20 de marzo de 2012
20.03.2012
Siete días

La doctrina de las dos orillas y la izquierda al río

20.03.2012 | 06:00

Hace unos días el señor Valderas, candidato de IU a la Presidencia de Andalucía, se fue a una notaría de Jaén a firmar su compromiso a cumplir el programa electoral con el que su organización comparece a las elecciones andaluzas. En la crónica de algún medio de comunicación se hacía una referencia irónica, y un poco malévola, al optimismo del señor Valderas. Sin embargo, ¿qué sería de cualquier proyecto humano sin el optimismo? La esperanza, por más lejana que resulte, es imprescindible para la vida, y lo es también para la vida política.

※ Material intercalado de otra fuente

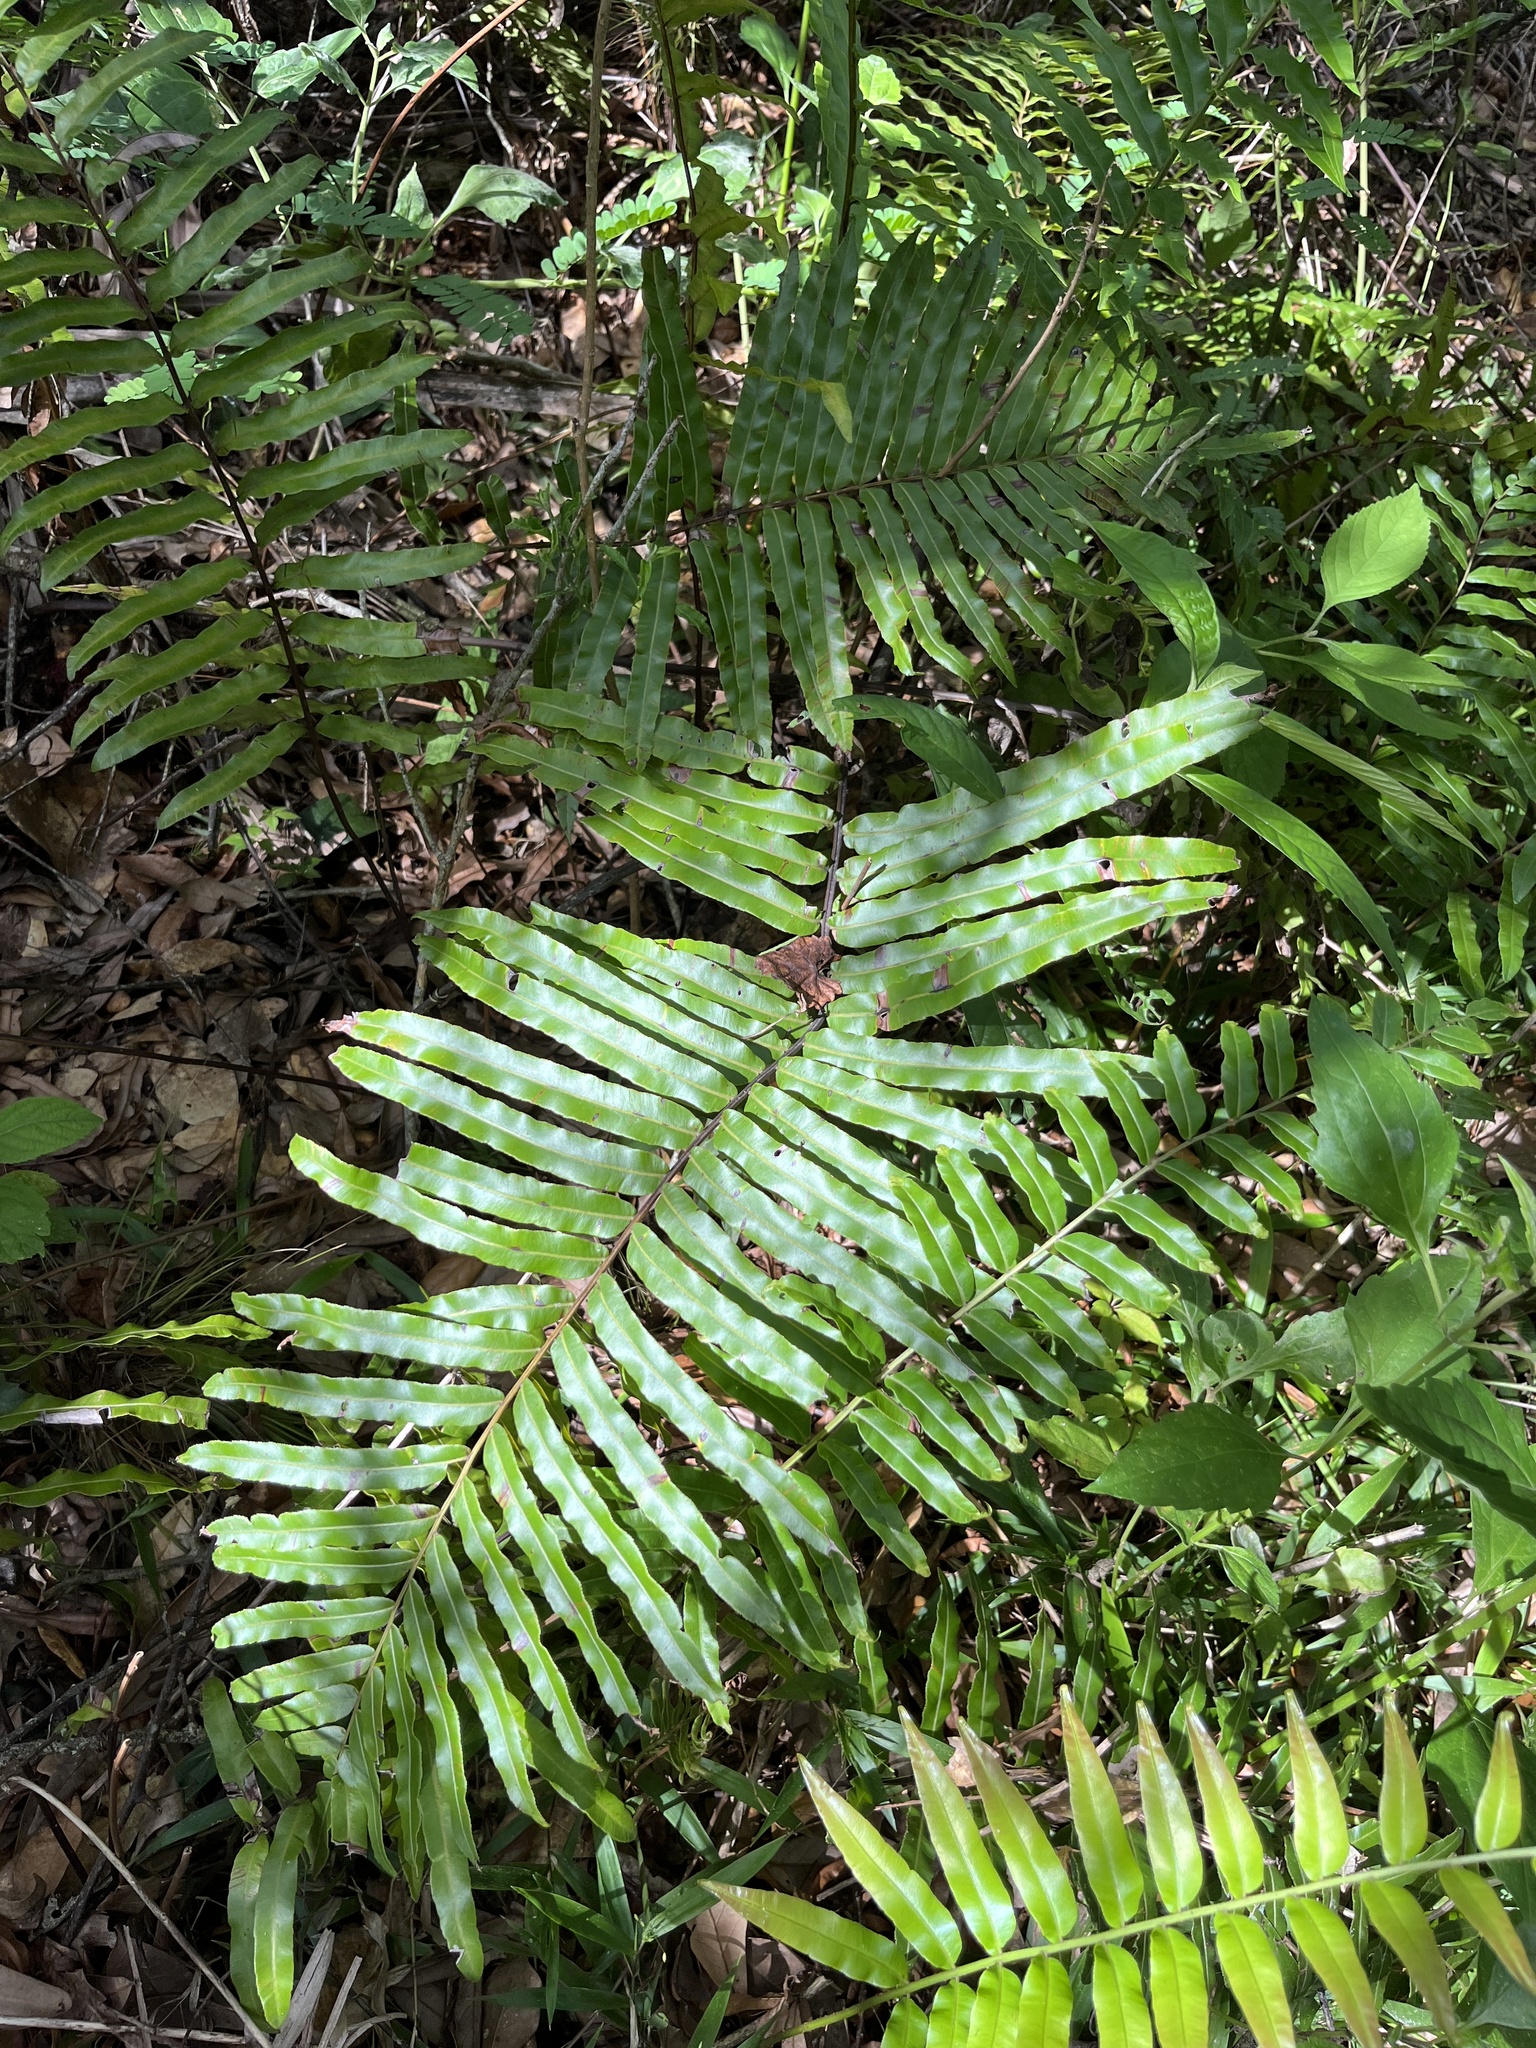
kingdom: Plantae
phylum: Tracheophyta
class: Polypodiopsida
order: Polypodiales
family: Blechnaceae
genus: Telmatoblechnum
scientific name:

Ciertamente habría sido más realista que hubiera acudido al notario a aclarar cuál va a ser su posición en el caso en que los votos de su partido resulten decisivos a la hora de determinar quién gobierna Andalucía. Pues parece que esta sería la situación más probable en la que se pueden encontrar los dirigentes de IU en la noche del próximo domingo. ¿Apoyarán a un gobierno del PSOE, o dejaran que gobierne el PP como ocurre en Extremadura? Curiosamente los dirigentes de IU muestran una claridad notarial cuando dicen lo que harían si les tocara la lotería, pero se muestran más ambiguos que una pitonisa cuando se les pregunta qué van a hacer con la paga de esta semana.
En resumen, y tal como contaba este mismo diario en su edición de ayer, la actitud de IU se puede sintetizar en dos afirmaciones de su máximo dirigente, por un lado presume de haber hecho «un contrato con la ciudadanía adquirido ante notario», si ganan las elecciones; y, por otro, en el caso en que tengan que decidir sobre el futuro de Andalucía, que ya le preguntarán al PSOE «si dejará de pactar con la banca y con los intereses del alto poder económico del país».

A mí me parece que la IU de la ambigüedad calculada es menos honesta que la IU del notario, pero a cambio es menos peligrosa. Lo que están diciendo con su ambigüedad es que la realidad es compleja, que las preferencias son, a veces, contradictorias, y que casi siempre hay que hacer frente a situaciones imprevisibles. Eso es así en la política como en la vida. Lo que dicen cuando van al notario es que se puede hacer política con escuadra y cartabón, y eso crea unas expectativas tan falsas y exageradas que igual destruyen la política que la vida. Cuando los dirigentes de IU van al notario ponen en peligro la política, cuando son ambiguos solo se arriesgan ellos mismos.

La ambigüedad de IU tiene que ven con la contradicción en la que está inmersa, y que lleva a sus dirigentes a atacar al PSOE acusándolo de ser de derechas y, al mismo tiempo, a dejar la puerta abierta a un pacto con el PSOE. En efecto, para obtener el mejor resultado electoral los dirigentes de IU necesitan convencer a una parte del electorado de izquierdas de que el PSOE no es de izquierdas, o no suficientemente de izquierdas. Lo que ocurre es que ese mismo electorado no votaría a IU en Andalucía si previera un comportamiento similar al que tuvo en Extremadura. Así que los dirigentes de IU viven todo el rato diciendo una cosa y dando a entender la otra.

Todo esto es fruto de la competición de dos concepciones ideológicas en la izquierda más próxima a IU. Por un lado está la vieja tradición comunista que defiende la unidad de la izquierda, más cercana al sector de electorado cuya primera opción es un gobierno de izquierdas en Andalucía. Por el otro está la nueva tradición anguitista de las dos orillas, más propia de tradiciones ideológicas muy alejadas de la izquierda y más cercana a los dirigentes de IU, cuya primera opción es que IU tenga el mejor resultado, aunque la consecuencia de su estrategia sea que gobierne el PP.

Hasta ahora, cuando se ha impuesto la tesis de las dos orillas, IU ha obtenido sus mejores resultados, pero el gobierno de izquierdas ha terminado en mitad del río. Esperemos que esta vez los electores de izquierdas unan sus votos en torno a la izquierda que gobierna, hace falta.